For over 40 years, Alam has demonstrated the power of storytelling to drive impact, and yet it was something of a happy accident that he became a photographer in the first place.
Alam was traveling through North America in 1980 when a friend asked him to buy a camera, but couldn’t reimburse him––so Alam began using it.
He started as a children’s portrait photographer while he studied to become a research chemist, and eventually recognized that effective images could fuel activism.
“Through a photograph, I could transform a statistic into a person,” Alam once said.
When he returned to Bangladesh in 1984, Alam became a dedicated photojournalist, documenting the democratic struggle to remove the country’s autocratic ruler, Hussain Muhammed Ershad.

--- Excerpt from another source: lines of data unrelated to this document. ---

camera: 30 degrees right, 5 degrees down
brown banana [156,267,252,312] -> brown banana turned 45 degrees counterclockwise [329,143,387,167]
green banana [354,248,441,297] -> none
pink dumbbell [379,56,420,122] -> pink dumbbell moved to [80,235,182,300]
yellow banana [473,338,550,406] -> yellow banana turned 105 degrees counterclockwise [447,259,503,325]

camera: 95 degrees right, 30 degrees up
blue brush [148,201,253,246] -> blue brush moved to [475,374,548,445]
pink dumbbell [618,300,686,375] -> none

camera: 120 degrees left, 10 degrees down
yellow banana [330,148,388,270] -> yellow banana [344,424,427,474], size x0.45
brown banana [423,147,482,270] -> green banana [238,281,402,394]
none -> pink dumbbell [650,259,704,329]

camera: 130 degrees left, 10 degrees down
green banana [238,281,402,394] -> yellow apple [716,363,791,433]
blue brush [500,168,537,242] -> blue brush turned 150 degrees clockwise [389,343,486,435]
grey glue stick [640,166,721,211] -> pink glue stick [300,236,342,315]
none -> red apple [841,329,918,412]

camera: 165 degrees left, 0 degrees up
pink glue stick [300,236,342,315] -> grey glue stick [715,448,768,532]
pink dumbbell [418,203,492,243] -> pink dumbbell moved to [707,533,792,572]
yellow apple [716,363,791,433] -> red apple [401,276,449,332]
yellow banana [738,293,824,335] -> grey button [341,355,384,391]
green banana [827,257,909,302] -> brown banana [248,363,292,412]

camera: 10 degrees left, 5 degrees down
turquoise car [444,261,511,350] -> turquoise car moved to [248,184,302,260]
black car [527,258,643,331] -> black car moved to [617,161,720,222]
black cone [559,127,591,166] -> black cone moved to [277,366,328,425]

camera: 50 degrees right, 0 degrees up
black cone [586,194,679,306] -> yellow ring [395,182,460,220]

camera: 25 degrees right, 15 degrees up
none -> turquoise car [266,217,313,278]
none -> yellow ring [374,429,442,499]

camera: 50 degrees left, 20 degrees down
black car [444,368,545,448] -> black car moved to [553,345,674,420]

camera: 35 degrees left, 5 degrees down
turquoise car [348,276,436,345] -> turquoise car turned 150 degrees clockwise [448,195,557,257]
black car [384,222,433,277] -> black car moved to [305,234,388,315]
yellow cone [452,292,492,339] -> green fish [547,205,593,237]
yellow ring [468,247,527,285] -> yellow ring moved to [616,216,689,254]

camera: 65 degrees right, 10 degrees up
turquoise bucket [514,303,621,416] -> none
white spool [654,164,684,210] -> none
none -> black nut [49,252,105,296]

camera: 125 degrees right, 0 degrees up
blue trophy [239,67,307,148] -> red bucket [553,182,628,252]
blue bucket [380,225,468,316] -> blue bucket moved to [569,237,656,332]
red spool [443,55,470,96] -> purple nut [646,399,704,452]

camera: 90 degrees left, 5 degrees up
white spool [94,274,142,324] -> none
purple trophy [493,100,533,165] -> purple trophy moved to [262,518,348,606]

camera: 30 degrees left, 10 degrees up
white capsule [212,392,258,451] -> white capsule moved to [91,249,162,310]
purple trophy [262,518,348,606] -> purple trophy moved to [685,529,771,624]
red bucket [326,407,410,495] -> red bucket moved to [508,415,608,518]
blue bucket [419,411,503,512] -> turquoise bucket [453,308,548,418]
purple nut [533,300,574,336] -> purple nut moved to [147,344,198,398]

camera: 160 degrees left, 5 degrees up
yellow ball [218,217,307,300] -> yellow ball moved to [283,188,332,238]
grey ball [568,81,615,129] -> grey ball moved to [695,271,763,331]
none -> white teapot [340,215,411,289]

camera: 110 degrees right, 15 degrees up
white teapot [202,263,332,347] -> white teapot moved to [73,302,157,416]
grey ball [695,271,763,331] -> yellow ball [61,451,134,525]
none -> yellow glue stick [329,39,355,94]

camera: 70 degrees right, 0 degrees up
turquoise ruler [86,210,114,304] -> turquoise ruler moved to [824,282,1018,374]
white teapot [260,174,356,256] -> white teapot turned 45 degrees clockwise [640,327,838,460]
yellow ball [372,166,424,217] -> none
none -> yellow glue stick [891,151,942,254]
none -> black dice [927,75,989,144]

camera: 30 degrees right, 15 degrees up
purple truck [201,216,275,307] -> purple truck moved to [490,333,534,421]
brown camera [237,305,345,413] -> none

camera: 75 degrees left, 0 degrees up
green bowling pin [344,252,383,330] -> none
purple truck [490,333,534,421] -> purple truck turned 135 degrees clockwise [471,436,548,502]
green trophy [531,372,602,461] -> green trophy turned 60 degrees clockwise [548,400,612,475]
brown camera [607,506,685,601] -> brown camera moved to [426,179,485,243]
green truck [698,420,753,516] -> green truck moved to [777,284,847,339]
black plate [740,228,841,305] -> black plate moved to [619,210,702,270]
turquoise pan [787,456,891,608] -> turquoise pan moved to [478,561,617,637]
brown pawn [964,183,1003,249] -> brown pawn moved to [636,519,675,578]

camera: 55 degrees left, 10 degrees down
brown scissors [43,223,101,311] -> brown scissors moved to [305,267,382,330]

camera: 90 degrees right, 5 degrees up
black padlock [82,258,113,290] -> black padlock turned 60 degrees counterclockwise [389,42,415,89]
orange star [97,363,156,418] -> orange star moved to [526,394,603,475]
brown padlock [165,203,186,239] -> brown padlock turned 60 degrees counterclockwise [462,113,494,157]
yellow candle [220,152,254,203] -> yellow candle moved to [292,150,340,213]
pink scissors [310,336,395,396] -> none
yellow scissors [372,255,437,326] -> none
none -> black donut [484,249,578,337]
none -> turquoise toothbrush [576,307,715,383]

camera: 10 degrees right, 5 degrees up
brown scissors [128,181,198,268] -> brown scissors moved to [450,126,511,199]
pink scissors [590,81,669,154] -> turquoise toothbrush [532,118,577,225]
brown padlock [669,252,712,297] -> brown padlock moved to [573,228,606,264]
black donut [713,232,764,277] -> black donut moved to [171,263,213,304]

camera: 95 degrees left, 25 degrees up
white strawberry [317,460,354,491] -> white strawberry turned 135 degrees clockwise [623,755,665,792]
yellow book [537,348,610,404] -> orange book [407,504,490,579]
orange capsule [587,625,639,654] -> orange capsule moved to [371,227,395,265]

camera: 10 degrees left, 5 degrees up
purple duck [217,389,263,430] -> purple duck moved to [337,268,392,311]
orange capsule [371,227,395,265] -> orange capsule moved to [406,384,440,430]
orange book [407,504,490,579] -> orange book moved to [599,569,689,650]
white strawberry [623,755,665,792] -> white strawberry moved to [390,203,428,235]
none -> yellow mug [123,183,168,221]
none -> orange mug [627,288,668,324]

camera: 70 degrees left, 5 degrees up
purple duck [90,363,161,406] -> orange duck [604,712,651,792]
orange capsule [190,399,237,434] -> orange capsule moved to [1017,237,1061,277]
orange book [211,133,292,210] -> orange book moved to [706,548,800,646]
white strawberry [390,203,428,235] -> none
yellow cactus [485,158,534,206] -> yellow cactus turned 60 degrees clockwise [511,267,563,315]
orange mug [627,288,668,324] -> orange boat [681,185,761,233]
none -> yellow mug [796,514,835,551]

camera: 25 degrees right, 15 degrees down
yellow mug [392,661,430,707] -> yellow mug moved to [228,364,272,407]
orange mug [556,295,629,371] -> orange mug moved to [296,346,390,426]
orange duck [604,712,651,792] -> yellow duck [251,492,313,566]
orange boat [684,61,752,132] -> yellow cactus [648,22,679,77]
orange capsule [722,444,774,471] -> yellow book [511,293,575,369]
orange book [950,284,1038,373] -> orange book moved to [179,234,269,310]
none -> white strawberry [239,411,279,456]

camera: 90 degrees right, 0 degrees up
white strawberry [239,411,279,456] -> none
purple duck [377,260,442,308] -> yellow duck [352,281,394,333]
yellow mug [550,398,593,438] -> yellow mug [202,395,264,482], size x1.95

Over time, his photographs of life in Bangladesh––including social and political conditions and the environment––became well known in his country and around the world.
Inspired by the impact he achieved through his own photography, Alam worked to empower others as well.
He founded the Drik Picture Library, the Chobi Mela International Photography Festival, and the Pathshala South Asian Media Institute––considered one of the world’s finest schools of photography.
He also created the “Out of Focus” initiative, which teaches disadvantaged children about photography.
His work was featured by major western media outlets like The New York Times, displayed in prestigious museums like the Tate Modern in London, and he was named TIME magazine’s “Person of the Year” in 2018.
That followed events in Dhaka when Alam’s commitment to social action put his life directly in danger.
The Bangladeshi capital had been convulsed by street protests after two teenagers had been killed by speeding buses.
Thousands of young people called for swift action and improvements to road safety among other things but the authorities responded with violence.
Alam live-streamed the uproar on Facebook, and claimed that police had stood by while government-backed mobs attacked the protestors. Hours later, Alam was arrested, beaten, tortured and detained for more than 100 days.
His arrest sparked outrage around the world with figures like Arundhati Roy and Noam Chomsky campaigning for his release.